他轉了轉了輪椅,推到高臺面前,再次提了個要求,“林雪兒,你跟我。不得超出半步。”
其余二人同時臉色微變,徐軒緊拉她的手,像是眼見她入虎口般,滿身提防與不信任,她哭笑不得,兩個病殘罷了,怎么斗得起來。
迎著白風眠微妙的神情,她走向這個幾次輪回的大敵,他全身緊繃,盤著扶手,林雪兒盯著他病懨懨倚在輪椅上的模樣,真想伸手直接將他掐死,她有預感,這是他最脆弱的時刻,可是就無法直接下手,只因限制頗多。

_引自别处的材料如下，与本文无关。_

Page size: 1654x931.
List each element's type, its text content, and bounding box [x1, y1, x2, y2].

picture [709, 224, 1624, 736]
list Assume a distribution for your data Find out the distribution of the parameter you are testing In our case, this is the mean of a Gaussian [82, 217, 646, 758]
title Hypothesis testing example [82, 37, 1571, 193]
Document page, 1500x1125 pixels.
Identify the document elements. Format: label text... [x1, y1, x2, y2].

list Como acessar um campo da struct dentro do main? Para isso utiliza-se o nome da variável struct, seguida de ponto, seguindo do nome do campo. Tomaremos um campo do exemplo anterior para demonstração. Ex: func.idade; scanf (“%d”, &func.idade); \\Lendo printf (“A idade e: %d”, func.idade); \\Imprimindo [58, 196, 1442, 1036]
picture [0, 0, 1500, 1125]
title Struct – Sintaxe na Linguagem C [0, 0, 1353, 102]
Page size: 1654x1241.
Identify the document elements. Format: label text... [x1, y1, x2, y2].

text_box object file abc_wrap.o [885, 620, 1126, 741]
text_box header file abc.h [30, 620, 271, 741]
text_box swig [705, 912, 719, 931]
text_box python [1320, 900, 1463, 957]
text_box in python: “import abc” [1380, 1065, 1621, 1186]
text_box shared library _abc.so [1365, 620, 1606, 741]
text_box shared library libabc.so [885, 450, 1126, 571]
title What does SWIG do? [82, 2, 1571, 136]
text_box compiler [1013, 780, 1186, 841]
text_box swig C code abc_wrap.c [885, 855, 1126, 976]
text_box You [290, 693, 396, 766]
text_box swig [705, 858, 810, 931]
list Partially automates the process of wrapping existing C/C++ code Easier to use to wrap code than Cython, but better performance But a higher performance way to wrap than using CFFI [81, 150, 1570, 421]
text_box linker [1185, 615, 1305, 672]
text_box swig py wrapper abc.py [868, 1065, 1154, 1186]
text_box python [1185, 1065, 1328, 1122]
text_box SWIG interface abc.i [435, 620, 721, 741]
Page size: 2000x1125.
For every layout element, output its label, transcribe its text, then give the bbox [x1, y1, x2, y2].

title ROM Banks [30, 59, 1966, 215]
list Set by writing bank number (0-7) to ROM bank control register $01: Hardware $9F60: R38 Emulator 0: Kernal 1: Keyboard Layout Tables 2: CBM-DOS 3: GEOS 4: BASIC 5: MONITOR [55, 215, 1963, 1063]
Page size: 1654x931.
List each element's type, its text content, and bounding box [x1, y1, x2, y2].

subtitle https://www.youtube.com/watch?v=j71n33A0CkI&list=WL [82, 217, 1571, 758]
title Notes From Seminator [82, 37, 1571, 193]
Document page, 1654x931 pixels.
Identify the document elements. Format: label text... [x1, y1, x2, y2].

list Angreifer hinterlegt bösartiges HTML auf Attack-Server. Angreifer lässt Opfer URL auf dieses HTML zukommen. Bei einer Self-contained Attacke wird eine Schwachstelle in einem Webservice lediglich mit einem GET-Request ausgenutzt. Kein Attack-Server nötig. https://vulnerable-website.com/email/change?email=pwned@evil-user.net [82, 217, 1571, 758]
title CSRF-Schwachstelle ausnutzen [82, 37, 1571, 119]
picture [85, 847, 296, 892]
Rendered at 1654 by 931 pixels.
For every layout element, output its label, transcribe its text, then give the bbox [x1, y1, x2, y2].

“坐我身上。”他突然道,“壁畫上的第一個動作是如此。”
等一下,林雪兒抗拒地不想動,被他伸手直接拉入懷中,他的丹鳳眼中總算有了愉悅,氣息游移到她的臉側,“方才壁畫上的圖你都見過一遍了,我記住了,你呢?”
她別扭地拍下他的手,咿咿呀呀地表示不滿,白風眠捏住她的下唇,隨著摩挲滲出難耐的癢意,他威脅道,“說不出話就舍了這徒勞功為上策。”
這死瘸子,林雪兒在心里多罵了幾句,她被他錮在懷中,他眼皮微動,鎮靜地巡視她的肌膚,那兒殘留著點點淫靡的紅跡,以及她因不安而收緊的小腹,微微抽動的身軀。
她咬緊唇,迎著徐軒和沉千秋不約而同的不爽的視線,慢慢地紅了耳根。
她記得疑似破陣圖的第一動作是在石虎的眼皮底下下慢慢舒展,雙腿大張坐在另一個人腿上伸頸交纏。
這些古怪的動作連在一起就像是四人在跳一支來自遠古的祭祀舞,主舞兩人表現陰陽交匯,剩余兩人開散這些氣息,最后四人交匯在一起,在石臺上走出足夠精確的步伐,最后就能破陣。
不得不說,因為這些天陰影般的經歷,她從此以后要離所有舞會遠遠的。